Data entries

▶

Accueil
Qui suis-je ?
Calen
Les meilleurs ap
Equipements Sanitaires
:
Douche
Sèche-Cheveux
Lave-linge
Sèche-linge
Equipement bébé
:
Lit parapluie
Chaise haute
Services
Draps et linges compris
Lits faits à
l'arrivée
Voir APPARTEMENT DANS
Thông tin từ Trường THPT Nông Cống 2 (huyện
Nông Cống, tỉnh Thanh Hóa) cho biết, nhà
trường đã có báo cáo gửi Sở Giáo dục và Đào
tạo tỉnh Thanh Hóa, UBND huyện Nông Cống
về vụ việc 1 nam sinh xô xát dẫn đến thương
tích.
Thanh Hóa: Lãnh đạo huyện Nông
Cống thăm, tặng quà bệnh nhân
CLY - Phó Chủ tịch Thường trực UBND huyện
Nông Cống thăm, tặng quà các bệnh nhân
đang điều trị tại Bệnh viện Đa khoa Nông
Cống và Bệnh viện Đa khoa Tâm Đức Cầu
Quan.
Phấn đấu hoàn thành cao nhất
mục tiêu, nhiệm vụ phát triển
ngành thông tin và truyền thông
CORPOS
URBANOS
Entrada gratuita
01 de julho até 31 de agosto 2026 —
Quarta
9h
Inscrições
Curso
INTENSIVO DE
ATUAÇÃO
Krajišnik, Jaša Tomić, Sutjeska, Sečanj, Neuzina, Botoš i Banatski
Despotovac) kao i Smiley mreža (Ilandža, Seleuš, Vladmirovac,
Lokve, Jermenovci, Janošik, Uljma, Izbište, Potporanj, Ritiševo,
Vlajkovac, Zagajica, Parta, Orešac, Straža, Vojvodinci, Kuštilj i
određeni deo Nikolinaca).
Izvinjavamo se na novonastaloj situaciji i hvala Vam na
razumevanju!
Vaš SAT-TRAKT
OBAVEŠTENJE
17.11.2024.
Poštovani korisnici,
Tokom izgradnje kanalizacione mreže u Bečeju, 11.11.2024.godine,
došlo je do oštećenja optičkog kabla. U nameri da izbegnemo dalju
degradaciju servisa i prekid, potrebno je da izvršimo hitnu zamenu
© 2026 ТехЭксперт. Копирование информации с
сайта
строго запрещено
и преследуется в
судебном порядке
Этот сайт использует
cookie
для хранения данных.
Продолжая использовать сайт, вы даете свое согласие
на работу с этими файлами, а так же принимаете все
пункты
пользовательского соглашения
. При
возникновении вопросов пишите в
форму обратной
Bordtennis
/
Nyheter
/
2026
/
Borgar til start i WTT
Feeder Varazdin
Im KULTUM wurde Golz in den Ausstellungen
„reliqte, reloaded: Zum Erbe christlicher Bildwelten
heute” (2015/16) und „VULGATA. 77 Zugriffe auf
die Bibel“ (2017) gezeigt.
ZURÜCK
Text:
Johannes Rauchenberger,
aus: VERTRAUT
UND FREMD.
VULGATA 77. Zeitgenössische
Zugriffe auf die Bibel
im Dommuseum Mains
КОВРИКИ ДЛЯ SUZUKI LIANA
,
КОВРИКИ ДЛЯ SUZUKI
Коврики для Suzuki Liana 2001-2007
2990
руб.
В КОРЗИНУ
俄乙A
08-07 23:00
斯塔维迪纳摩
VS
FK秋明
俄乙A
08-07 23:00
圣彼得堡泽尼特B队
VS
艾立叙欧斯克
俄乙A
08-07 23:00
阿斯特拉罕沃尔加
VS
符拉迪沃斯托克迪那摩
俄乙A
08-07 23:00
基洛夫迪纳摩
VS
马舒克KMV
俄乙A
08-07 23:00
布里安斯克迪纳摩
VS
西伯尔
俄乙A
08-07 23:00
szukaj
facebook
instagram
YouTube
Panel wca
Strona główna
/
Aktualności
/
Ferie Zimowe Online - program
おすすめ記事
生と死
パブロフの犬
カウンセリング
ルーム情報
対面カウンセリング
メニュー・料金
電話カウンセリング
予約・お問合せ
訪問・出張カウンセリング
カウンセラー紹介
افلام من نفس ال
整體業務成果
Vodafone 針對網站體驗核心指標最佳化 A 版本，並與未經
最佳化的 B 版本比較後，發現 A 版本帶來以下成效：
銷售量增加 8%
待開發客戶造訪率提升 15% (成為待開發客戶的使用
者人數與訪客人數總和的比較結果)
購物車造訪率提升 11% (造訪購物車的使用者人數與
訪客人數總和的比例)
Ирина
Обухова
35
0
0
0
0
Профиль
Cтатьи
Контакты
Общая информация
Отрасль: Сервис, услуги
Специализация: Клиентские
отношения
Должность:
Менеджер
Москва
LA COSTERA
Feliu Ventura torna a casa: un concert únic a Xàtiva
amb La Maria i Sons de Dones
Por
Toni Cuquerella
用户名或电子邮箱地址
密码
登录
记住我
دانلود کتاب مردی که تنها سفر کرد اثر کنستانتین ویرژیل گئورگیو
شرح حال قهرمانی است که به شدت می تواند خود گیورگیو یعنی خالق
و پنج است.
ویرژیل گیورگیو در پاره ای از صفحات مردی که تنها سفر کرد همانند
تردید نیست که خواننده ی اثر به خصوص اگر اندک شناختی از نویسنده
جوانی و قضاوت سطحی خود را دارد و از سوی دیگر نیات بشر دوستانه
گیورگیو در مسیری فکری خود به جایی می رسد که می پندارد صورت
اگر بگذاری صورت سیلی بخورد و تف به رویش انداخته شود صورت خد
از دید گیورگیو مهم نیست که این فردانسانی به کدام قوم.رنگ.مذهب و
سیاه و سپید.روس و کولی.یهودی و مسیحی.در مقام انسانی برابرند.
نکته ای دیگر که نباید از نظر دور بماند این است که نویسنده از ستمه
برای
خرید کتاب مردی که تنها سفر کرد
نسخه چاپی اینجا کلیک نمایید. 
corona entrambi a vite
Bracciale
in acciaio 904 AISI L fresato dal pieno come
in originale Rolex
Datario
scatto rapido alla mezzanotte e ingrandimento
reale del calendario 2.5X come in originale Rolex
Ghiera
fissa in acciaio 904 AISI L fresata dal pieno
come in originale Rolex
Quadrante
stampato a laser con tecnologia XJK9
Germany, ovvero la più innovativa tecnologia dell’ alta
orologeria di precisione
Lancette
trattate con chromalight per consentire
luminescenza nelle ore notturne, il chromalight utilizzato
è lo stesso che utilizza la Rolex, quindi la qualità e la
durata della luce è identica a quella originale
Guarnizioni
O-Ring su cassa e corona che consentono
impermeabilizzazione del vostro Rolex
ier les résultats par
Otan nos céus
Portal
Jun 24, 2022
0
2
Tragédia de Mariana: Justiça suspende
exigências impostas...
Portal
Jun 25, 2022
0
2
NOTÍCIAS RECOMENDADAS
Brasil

◀

*REQUIRED WORK:* Copy out the full set of records precisely, leaving nothing out.

*SOLUTION TO THIS PROBLEM:*
Accueil
Qui suis-je ?
Calen
Les meilleurs ap
Equipements Sanitaires
:
Douche
Sèche-Cheveux
Lave-linge
Sèche-linge
Equipement bébé
:
Lit parapluie
Chaise haute
Services
Draps et linges compris
Lits faits à
l'arrivée
Voir APPARTEMENT DANS
Thông tin từ Trường THPT Nông Cống 2 (huyện
Nông Cống, tỉnh Thanh Hóa) cho biết, nhà
trường đã có báo cáo gửi Sở Giáo dục và Đào
tạo tỉnh Thanh Hóa, UBND huyện Nông Cống
về vụ việc 1 nam sinh xô xát dẫn đến thương
tích.
Thanh Hóa: Lãnh đạo huyện Nông
Cống thăm, tặng quà bệnh nhân
CLY - Phó Chủ tịch Thường trực UBND huyện
Nông Cống thăm, tặng quà các bệnh nhân
đang điều trị tại Bệnh viện Đa khoa Nông
Cống và Bệnh viện Đa khoa Tâm Đức Cầu
Quan.
Phấn đấu hoàn thành cao nhất
mục tiêu, nhiệm vụ phát triển
ngành thông tin và truyền thông
CORPOS
URBANOS
Entrada gratuita
01 de julho até 31 de agosto 2026 —
Quarta
9h
Inscrições
Curso
INTENSIVO DE
ATUAÇÃO
Krajišnik, Jaša Tomić, Sutjeska, Sečanj, Neuzina, Botoš i Banatski
Despotovac) kao i Smiley mreža (Ilandža, Seleuš, Vladmirovac,
Lokve, Jermenovci, Janošik, Uljma, Izbište, Potporanj, Ritiševo,
Vlajkovac, Zagajica, Parta, Orešac, Straža, Vojvodinci, Kuštilj i
određeni deo Nikolinaca).
Izvinjavamo se na novonastaloj situaciji i hvala Vam na
razumevanju!
Vaš SAT-TRAKT
OBAVEŠTENJE
17.11.2024.
Poštovani korisnici,
Tokom izgradnje kanalizacione mreže u Bečeju, 11.11.2024.godine,
došlo je do oštećenja optičkog kabla. U nameri da izbegnemo dalju
degradaciju servisa i prekid, potrebno je da izvršimo hitnu zamenu
© 2026 ТехЭксперт. Копирование информации с
сайта
строго запрещено
и преследуется в
судебном порядке
Этот сайт использует
cookie
для хранения данных.
Продолжая использовать сайт, вы даете свое согласие
на работу с этими файлами, а так же принимаете все
пункты
пользовательского соглашения
. При
возникновении вопросов пишите в
форму обратной
Bordtennis
/
Nyheter
/
2026
/
Borgar til start i WTT
Feeder Varazdin
Im KULTUM wurde Golz in den Ausstellungen
„reliqte, reloaded: Zum Erbe christlicher Bildwelten
heute” (2015/16) und „VULGATA. 77 Zugriffe auf
die Bibel“ (2017) gezeigt.
ZURÜCK
Text:
Johannes Rauchenberger,
aus: VERTRAUT
UND FREMD.
VULGATA 77. Zeitgenössische
Zugriffe auf die Bibel
im Dommuseum Mains
КОВРИКИ ДЛЯ SUZUKI LIANA
,
КОВРИКИ ДЛЯ SUZUKI
Коврики для Suzuki Liana 2001-2007
2990
руб.
В КОРЗИНУ
俄乙A
08-07 23:00
斯塔维迪纳摩
VS
FK秋明
俄乙A
08-07 23:00
圣彼得堡泽尼特B队
VS
艾立叙欧斯克
俄乙A
08-07 23:00
阿斯特拉罕沃尔加
VS
符拉迪沃斯托克迪那摩
俄乙A
08-07 23:00
基洛夫迪纳摩
VS
马舒克KMV
俄乙A
08-07 23:00
布里安斯克迪纳摩
VS
西伯尔
俄乙A
08-07 23:00
szukaj
facebook
instagram
YouTube
Panel wca
Strona główna
/
Aktualności
/
Ferie Zimowe Online - program
おすすめ記事
生と死
パブロフの犬
カウンセリング
ルーム情報
対面カウンセリング
メニュー・料金
電話カウンセリング
予約・お問合せ
訪問・出張カウンセリング
カウンセラー紹介
افلام من نفس ال
整體業務成果
Vodafone 針對網站體驗核心指標最佳化 A 版本，並與未經
最佳化的 B 版本比較後，發現 A 版本帶來以下成效：
銷售量增加 8%
待開發客戶造訪率提升 15% (成為待開發客戶的使用
者人數與訪客人數總和的比較結果)
購物車造訪率提升 11% (造訪購物車的使用者人數與
訪客人數總和的比例)
Ирина
Обухова
35
0
0
0
0
Профиль
Cтатьи
Контакты
Общая информация
Отрасль: Сервис, услуги
Специализация: Клиентские
отношения
Должность:
Менеджер
Москва
LA COSTERA
Feliu Ventura torna a casa: un concert únic a Xàtiva
amb La Maria i Sons de Dones
Por
Toni Cuquerella
用户名或电子邮箱地址
密码
登录
记住我
دانلود کتاب مردی که تنها سفر کرد اثر کنستانتین ویرژیل گئورگیو
شرح حال قهرمانی است که به شدت می تواند خود گیورگیو یعنی خالق
و پنج است.
ویرژیل گیورگیو در پاره ای از صفحات مردی که تنها سفر کرد همانند
تردید نیست که خواننده ی اثر به خصوص اگر اندک شناختی از نویسنده
جوانی و قضاوت سطحی خود را دارد و از سوی دیگر نیات بشر دوستانه
گیورگیو در مسیری فکری خود به جایی می رسد که می پندارد صورت
اگر بگذاری صورت سیلی بخورد و تف به رویش انداخته شود صورت خد
از دید گیورگیو مهم نیست که این فردانسانی به کدام قوم.رنگ.مذهب و
سیاه و سپید.روس و کولی.یهودی و مسیحی.در مقام انسانی برابرند.
نکته ای دیگر که نباید از نظر دور بماند این است که نویسنده از ستمه
برای
خرید کتاب مردی که تنها سفر کرد
نسخه چاپی اینجا کلیک نمایید. 
corona entrambi a vite
Bracciale
in acciaio 904 AISI L fresato dal pieno come
in originale Rolex
Datario
scatto rapido alla mezzanotte e ingrandimento
reale del calendario 2.5X come in originale Rolex
Ghiera
fissa in acciaio 904 AISI L fresata dal pieno
come in originale Rolex
Quadrante
stampato a laser con tecnologia XJK9
Germany, ovvero la più innovativa tecnologia dell’ alta
orologeria di precisione
Lancette
trattate con chromalight per consentire
luminescenza nelle ore notturne, il chromalight utilizzato
è lo stesso che utilizza la Rolex, quindi la qualità e la
durata della luce è identica a quella originale
Guarnizioni
O-Ring su cassa e corona che consentono
impermeabilizzazione del vostro Rolex
ier les résultats par
Otan nos céus
Portal
Jun 24, 2022
0
2
Tragédia de Mariana: Justiça suspende
exigências impostas...
Portal
Jun 25, 2022
0
2
NOTÍCIAS RECOMENDADAS
Brasil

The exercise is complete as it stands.